Qubole Targets Data Lake Simplification Through Extended Informatica Alliance
New release of company’s data lake platform software also offers new capabilities to streamline the building, management and use of data lake systems.
Jump in, the data’s just fine!
Aiming to simplify some of the complex processes around data lake systems, big data software developer Qubole Tuesday unveiled a new release of its Open Data Lake Platform and announced expanded links with Informatica’s data integration toolset.
“We want to make sure data lakes are simple, open and secure,” said Qubole CEO Ashish Thusoo in an interview with CRN, citing the extended alliance with Informatica and the new capabilities in the Qubole R59 release of its flagship product.
Businesses and organizations are assembling data lakes, vast stores of unorganized, often unstructured data, as a way to derive value from the increasingly huge volumes of data they collect from internal operational systems, sales and marketing applications, and outside sources such as social media. Data that resides in both on-premises and cloud systems further complicates data lake management efforts.
[Related: The Big Data 100 2020]
But assembling and managing data lakes, let alone effectively tap into them for business intelligence, is complex. That’s given rise to software like the Qubole Open Data Lake Platform that automates data lake operations, such as data engineering and data processing, and provides users with self-service capabilities for ad hoc and streaming analysis while ensuring data governance and security.
Thusoo said data lakes are moving beyond the early adopter stage into more widespread use by large enterprises for data exploration and analysis, predictive analysis and machine learning tasks.
Informatica is a long-time player in data ETL (extract, transform and load) and data integration tools used to move data between operational systems and data warehouses and, more recently, data lake systems.
Qubole and Informatica have built tighter links between the Qubole Open Data Lake Platform and Informatica’s AI-based Data Engineering Integration tools for building and managing data pipelines at scale. Those pipelines are used to move data into on-premises and cloud data lakes.
The new integration provides the ability to do end-to-end metadata-driven data integration for building, orchestrating and processing data pipelines. That, according to the companies, makes it easier for businesses to migrate their on-premises legacy data lakes to the cloud, while lowering costs of those deployments.
“As enterprises look to do more with their data lakes and reduce data processing and infrastructure costs, they’re turning to cloud architectures to improve uptime, avoid vendor lock-in and gain price leverage,” Thusoo said. “With this Informatica integration, Qubole is answering that call to provide a robust and future-proof data management paradigm to support fast data lake adoption with a wide range of data processing needs.”
New capabilities in the Qubole R59 release include the ability of the platform’s Workbench toolset, used to compose and run queries to run across all three major cloud platforms: AWS, Microsoft Azure and Google Cloud Platform.
Qubole R59 also offers a new data visualization framework called “Qviz” that provides out-of-the-box data visualizations and rendering DataFrames with improved charting options.

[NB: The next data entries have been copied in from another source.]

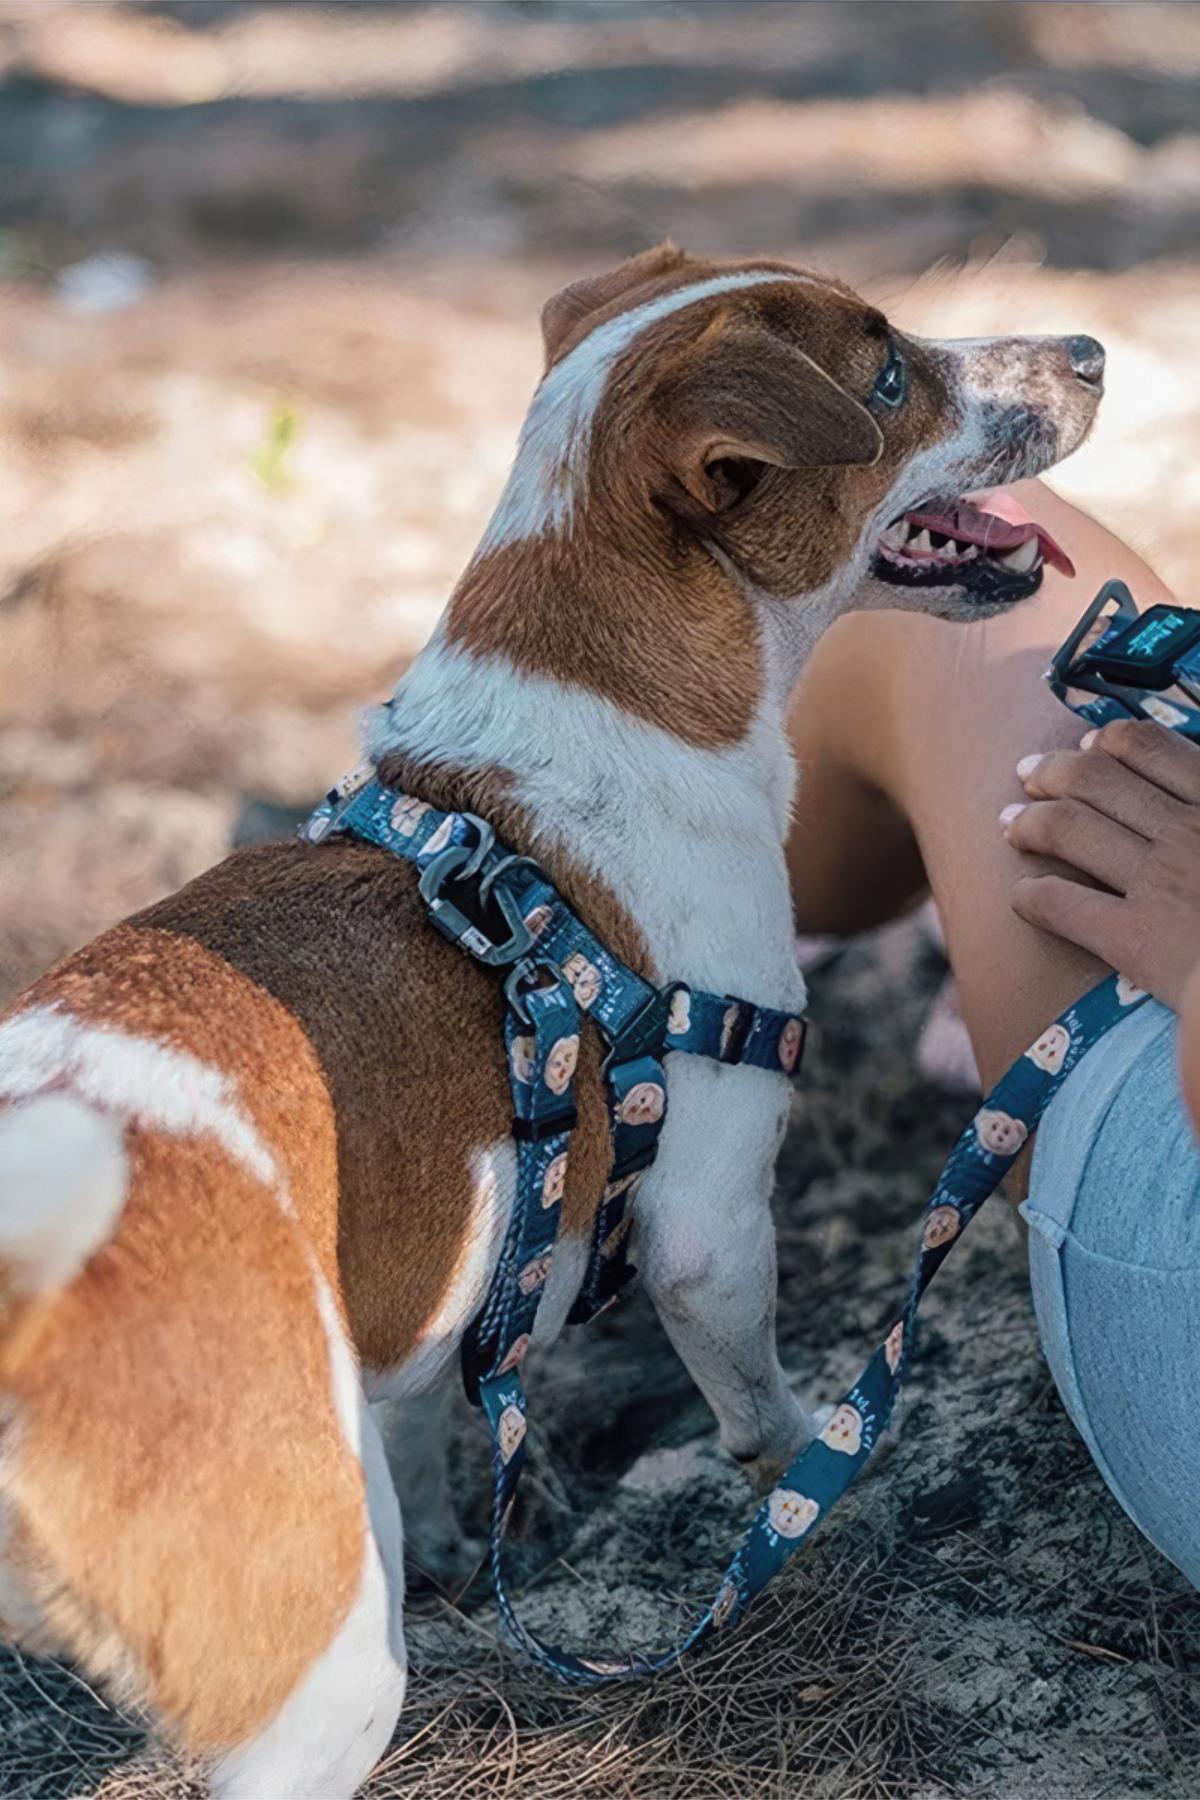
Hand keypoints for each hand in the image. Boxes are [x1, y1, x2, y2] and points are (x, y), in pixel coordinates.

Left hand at [1001, 718, 1199, 1010]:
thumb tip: (1194, 782)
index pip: (1152, 746)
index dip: (1109, 741)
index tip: (1088, 744)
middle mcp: (1188, 833)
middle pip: (1098, 780)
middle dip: (1054, 771)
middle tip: (1028, 774)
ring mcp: (1160, 883)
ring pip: (1072, 829)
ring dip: (1031, 820)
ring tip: (1011, 823)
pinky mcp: (1136, 939)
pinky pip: (1063, 905)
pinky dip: (1034, 896)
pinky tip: (1022, 895)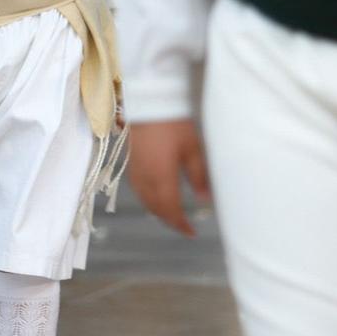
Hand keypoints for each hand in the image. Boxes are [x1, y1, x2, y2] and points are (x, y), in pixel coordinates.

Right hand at [128, 120, 210, 236]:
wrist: (150, 103)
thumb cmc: (174, 125)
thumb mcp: (192, 150)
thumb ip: (198, 177)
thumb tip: (205, 199)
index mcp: (162, 179)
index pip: (171, 210)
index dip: (180, 224)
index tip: (192, 232)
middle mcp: (146, 180)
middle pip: (156, 209)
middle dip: (170, 221)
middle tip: (184, 226)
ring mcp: (136, 172)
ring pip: (145, 201)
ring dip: (158, 212)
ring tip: (172, 215)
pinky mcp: (131, 164)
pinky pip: (139, 191)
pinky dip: (148, 200)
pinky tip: (156, 197)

The software also provides new notebook workflows that allow users to stitch together ETL workflows in other notebook wrappers and a new user interface for installing and managing packages from custom channels.

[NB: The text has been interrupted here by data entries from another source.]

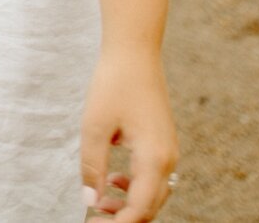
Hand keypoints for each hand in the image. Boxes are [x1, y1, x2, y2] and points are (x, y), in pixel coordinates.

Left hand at [79, 49, 176, 220]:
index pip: (140, 208)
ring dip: (129, 204)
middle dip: (123, 218)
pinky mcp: (162, 143)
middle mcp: (168, 159)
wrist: (135, 52)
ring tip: (100, 202)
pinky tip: (113, 180)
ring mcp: (168, 151)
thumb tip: (90, 199)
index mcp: (154, 158)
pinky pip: (153, 177)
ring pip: (153, 194)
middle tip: (94, 219)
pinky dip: (134, 187)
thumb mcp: (95, 127)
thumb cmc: (114, 84)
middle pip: (150, 206)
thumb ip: (93, 166)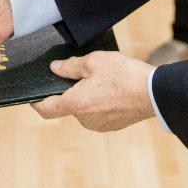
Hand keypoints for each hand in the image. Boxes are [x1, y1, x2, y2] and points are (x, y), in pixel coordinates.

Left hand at [30, 51, 154, 131]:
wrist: (154, 92)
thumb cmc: (124, 75)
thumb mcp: (94, 62)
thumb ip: (70, 66)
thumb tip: (55, 69)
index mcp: (77, 104)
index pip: (46, 109)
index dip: (36, 102)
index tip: (33, 95)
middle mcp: (85, 119)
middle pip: (67, 106)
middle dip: (71, 91)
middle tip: (83, 74)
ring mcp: (99, 125)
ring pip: (84, 109)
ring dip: (86, 96)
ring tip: (103, 80)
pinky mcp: (112, 126)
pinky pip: (97, 114)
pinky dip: (99, 102)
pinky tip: (112, 90)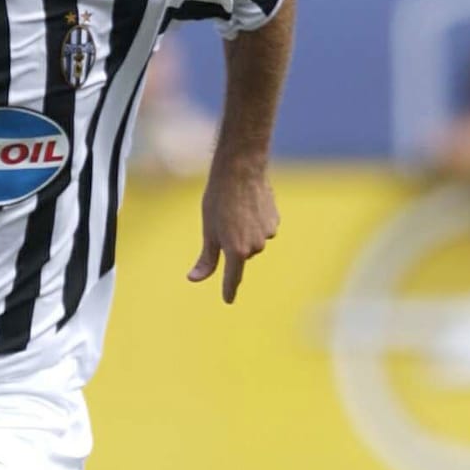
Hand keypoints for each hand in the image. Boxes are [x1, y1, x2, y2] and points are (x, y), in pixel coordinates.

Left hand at [188, 155, 278, 303]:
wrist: (241, 169)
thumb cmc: (218, 199)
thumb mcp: (208, 230)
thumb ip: (206, 259)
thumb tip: (194, 279)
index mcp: (236, 251)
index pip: (233, 278)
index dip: (229, 290)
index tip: (228, 300)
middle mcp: (255, 247)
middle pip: (241, 254)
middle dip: (233, 243)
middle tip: (223, 220)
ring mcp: (268, 235)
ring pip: (253, 241)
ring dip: (244, 231)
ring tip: (236, 209)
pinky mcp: (275, 222)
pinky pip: (263, 229)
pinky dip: (255, 222)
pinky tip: (249, 204)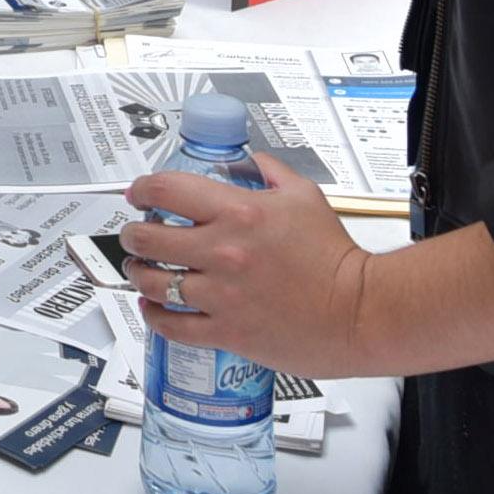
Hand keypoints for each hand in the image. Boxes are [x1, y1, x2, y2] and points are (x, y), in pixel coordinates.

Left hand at [119, 163, 370, 378]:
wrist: (361, 310)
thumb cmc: (337, 258)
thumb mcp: (305, 196)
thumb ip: (271, 173)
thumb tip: (252, 162)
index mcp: (239, 213)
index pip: (166, 189)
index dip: (142, 189)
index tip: (138, 194)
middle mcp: (223, 252)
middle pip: (147, 238)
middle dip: (132, 234)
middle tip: (135, 234)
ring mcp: (221, 295)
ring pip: (153, 283)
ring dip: (138, 274)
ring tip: (140, 270)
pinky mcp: (226, 331)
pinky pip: (172, 325)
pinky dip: (154, 316)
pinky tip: (153, 307)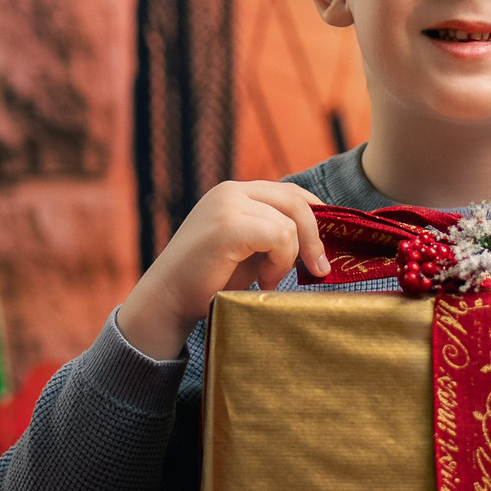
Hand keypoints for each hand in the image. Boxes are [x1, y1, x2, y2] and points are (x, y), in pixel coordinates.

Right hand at [117, 181, 330, 359]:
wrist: (168, 300)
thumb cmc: (209, 280)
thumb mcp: (249, 249)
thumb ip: (275, 233)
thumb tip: (322, 235)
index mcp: (235, 192)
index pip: (290, 192)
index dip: (315, 217)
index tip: (322, 248)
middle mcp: (231, 191)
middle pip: (296, 201)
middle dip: (315, 237)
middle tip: (318, 270)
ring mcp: (227, 204)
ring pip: (290, 223)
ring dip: (289, 259)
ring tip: (268, 281)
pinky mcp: (228, 225)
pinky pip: (280, 237)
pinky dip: (280, 263)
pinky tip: (264, 282)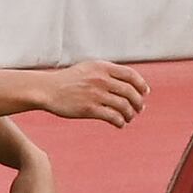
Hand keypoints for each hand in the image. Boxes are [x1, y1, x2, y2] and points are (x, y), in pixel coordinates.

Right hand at [22, 60, 147, 127]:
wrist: (48, 90)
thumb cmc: (69, 80)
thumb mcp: (89, 68)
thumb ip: (107, 72)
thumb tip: (129, 82)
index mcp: (102, 67)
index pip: (131, 75)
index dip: (141, 85)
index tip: (144, 93)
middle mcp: (101, 79)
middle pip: (130, 92)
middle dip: (138, 103)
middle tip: (138, 109)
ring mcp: (95, 94)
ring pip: (124, 106)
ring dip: (130, 114)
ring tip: (128, 118)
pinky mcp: (89, 109)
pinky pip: (113, 117)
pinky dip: (120, 122)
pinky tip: (119, 124)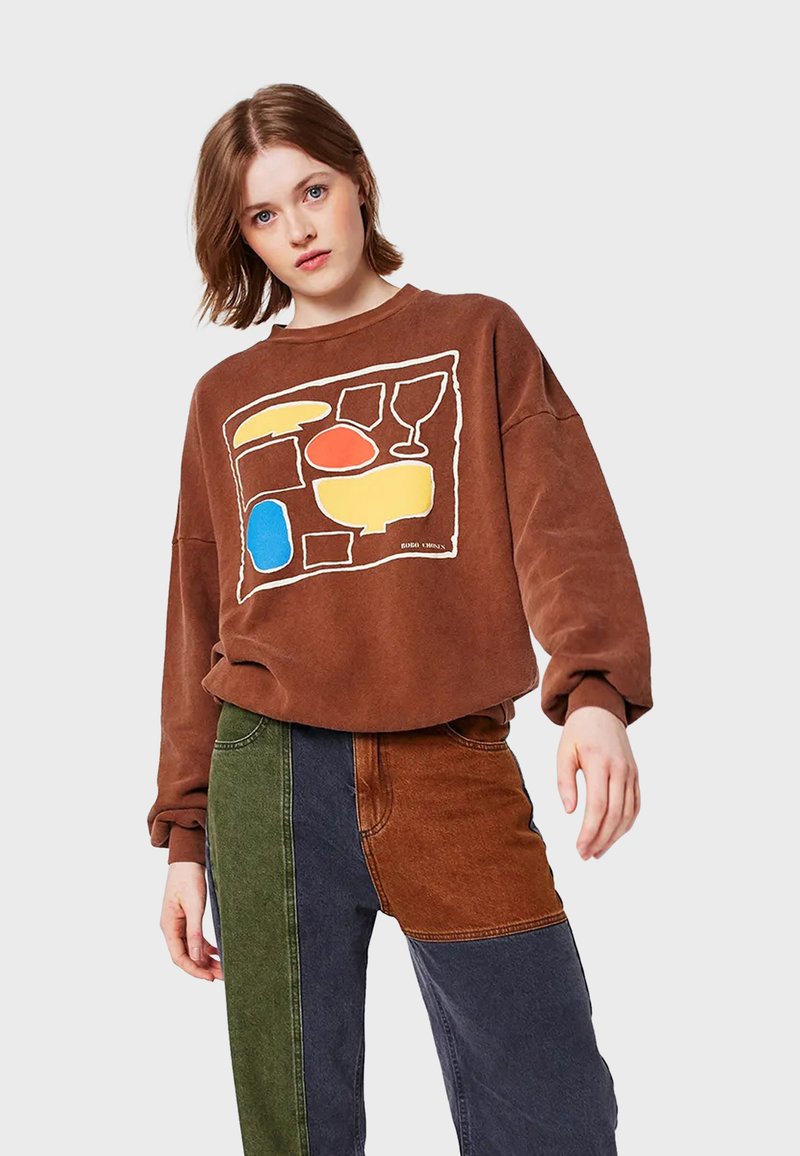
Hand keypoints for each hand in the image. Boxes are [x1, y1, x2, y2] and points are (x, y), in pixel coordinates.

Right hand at [160, 861, 222, 980]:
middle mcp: (172, 928)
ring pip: (192, 949)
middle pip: (186, 956)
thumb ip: (194, 932)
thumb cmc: (188, 878)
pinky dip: (206, 947)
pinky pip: (195, 938)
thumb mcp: (194, 905)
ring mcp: (179, 923)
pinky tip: (217, 951)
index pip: (179, 957)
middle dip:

“The trend this taps into is simplification of usage,” Thusoo said of the R59 enhancements. “All the themes are around usability.”

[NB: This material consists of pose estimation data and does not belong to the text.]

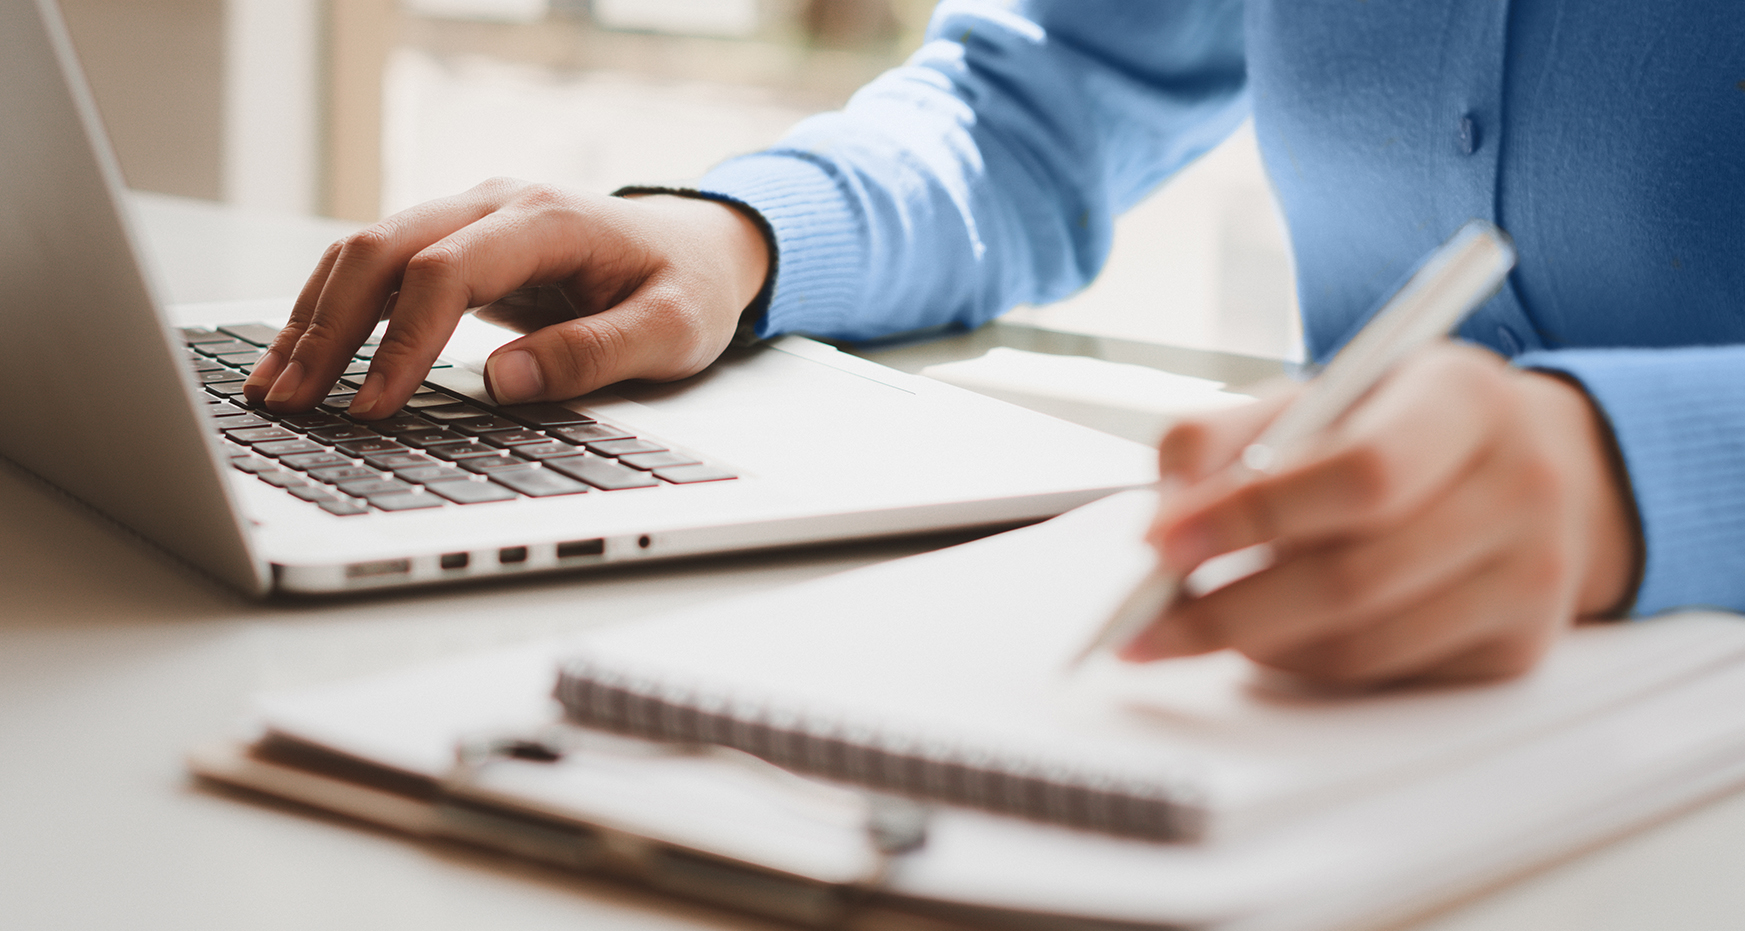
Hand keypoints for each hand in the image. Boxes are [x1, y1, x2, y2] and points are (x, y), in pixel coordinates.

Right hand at [242, 180, 769, 416]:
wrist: (700, 245)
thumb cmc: (687, 287)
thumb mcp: (670, 330)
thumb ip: (592, 353)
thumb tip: (504, 381)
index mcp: (547, 220)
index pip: (447, 271)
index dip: (402, 341)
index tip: (373, 407)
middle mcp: (495, 205)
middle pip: (383, 249)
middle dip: (328, 328)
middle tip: (290, 403)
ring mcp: (470, 218)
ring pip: (365, 253)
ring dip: (314, 319)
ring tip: (272, 389)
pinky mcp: (457, 243)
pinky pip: (378, 269)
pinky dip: (333, 311)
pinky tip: (302, 358)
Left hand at [1122, 342, 1640, 686]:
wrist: (1530, 463)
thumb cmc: (1398, 425)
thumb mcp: (1315, 395)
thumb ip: (1220, 437)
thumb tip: (1159, 521)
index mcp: (1462, 399)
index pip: (1360, 472)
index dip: (1251, 515)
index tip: (1161, 544)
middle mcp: (1519, 487)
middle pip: (1353, 577)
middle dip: (1225, 611)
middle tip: (1141, 625)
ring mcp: (1531, 578)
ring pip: (1360, 645)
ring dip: (1258, 643)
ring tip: (1201, 621)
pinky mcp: (1518, 651)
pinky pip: (1382, 678)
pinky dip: (1305, 664)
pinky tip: (1276, 633)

Qubole works with systems integrator partners that undertake data lake development and modernization projects, according to Thusoo, as well as systems integrators and solution providers that develop applications that run on data lakes.
Qubole’s technology and the new integration with Informatica “makes the job of the VARs and systems integrators much easier to bring in those workloads and deliver on these data lake projects,” the CEO said.